Given exercise 1: Echo, word for word, the stretch of the Ofcom commentary from "2.4) Taking account" through "and fixed/mobile access)".

[Start of Selected excerpt]

Ofcom, probably correctly, declines to comment on the impact of Gordon Browns's "removal" of £20 billion of potential investment funding from the industry (spectrum auctions) and the recent decisions of  Deutsche Telekom and France Telecom (EE) and Telefonica (O2) to withdraw from the UK market  when faced by the infrastructure investment needed to address urban and rural notspots  

2.3) Regulating to protect incentives for efficient investment

This section includes words on "risk adjusted rates of return" which are anathema to those of us who studied (albeit I did only subsidiary course at London Business School) regulatory economics under the late great Michael Beesley. Attempts to second guess incumbent players, let alone innovators, on "rates of return", acceptable or otherwise, are always doomed.  Meanwhile the rise and fall of BT's share price (and its current market valuation compared to those of, for example, Sky or ITV) indicates the views of the market.

2.4) Taking account of convergence

This section distinguishes  between:
  • different means of providing the same services
  • different types of network adopting a common architecture
  • different services collected together in the same retail bundle (e.g. TV content and fixed/mobile access) 
The regulation of abuse, to prevent players dominant in one sector (infrastructure, technology or content) from using that to leverage dominance in others as opposed to offering genuine choice, is probably Ofcom's greatest challenge over the next few years. That is particularly so given the fluidity and uncertainty of change across all three dimensions. 

2.5) Securing a sufficiency of service for consumers and business

Ofcom refers obliquely to the fall (after separation from the rest of BT) and subsequent rise (after the Olympics and associated restart of recruitment and training) of the quality of service provided by Openreach and asks some excellent questions.  Improving the measures of delivered quality, as perceived by users, is essential for a society that is increasingly dependent on its on-line connectivity. But the problems now appear more acute with regard to mobile. 

Is it really sufficient to say that "quality of service concerns in competitive markets ... may simply be because consumers and businesses are not willing to pay for higher quality of services"?

[End of Selected excerpt]
[Start of Data for this exercise]

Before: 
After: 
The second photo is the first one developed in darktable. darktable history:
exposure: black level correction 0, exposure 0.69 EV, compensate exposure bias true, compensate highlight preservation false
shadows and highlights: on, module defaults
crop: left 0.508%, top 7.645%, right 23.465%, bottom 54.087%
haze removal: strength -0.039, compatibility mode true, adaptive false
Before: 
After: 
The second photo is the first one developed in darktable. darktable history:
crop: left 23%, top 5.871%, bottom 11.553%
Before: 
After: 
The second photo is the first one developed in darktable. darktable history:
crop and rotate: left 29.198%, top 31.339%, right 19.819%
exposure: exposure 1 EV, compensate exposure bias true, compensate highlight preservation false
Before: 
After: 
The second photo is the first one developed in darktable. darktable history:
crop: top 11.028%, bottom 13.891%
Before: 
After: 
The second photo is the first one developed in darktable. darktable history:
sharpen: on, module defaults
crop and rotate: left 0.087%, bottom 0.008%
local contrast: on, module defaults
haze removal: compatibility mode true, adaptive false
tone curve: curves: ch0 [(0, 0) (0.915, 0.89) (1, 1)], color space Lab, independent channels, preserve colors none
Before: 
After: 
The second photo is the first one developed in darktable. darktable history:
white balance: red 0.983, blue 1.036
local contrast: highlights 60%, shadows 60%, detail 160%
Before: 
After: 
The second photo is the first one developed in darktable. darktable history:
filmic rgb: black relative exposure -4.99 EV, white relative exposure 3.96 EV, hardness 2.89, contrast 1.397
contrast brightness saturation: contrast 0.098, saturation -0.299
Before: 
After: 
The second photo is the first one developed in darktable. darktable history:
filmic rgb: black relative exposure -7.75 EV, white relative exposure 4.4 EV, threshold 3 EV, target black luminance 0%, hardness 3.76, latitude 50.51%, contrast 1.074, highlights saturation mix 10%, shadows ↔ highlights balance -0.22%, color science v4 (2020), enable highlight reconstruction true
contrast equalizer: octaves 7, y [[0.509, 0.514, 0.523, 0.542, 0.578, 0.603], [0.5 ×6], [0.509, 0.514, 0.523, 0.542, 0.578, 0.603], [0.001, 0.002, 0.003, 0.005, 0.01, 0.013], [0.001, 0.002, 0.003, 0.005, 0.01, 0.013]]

[End of Data for this exercise]

Given exercise 2: In the listing, rewrite the stretch from its start through the line containing "crop: left 0.508%, top", swapping "developed" for "edited" and leaving everything else unchanged. Return only those lines.

Final result 1:
2.4) Taking account of convergence

This section distinguishes  between:
  • different means of providing the same services
  • different types of network adopting a common architecture
  • different services collected together in the same retail bundle (e.g. TV content and fixed/mobile access)

Final result 2:
Before: 
After: 
The second photo is the first one edited in darktable. darktable history:
exposure: black level correction 0, exposure 0.69 EV, compensate exposure bias true, compensate highlight preservation false
shadows and highlights: on, module defaults
crop: left 0.508%, top 7.645%, right 23.465%, bottom 54.087%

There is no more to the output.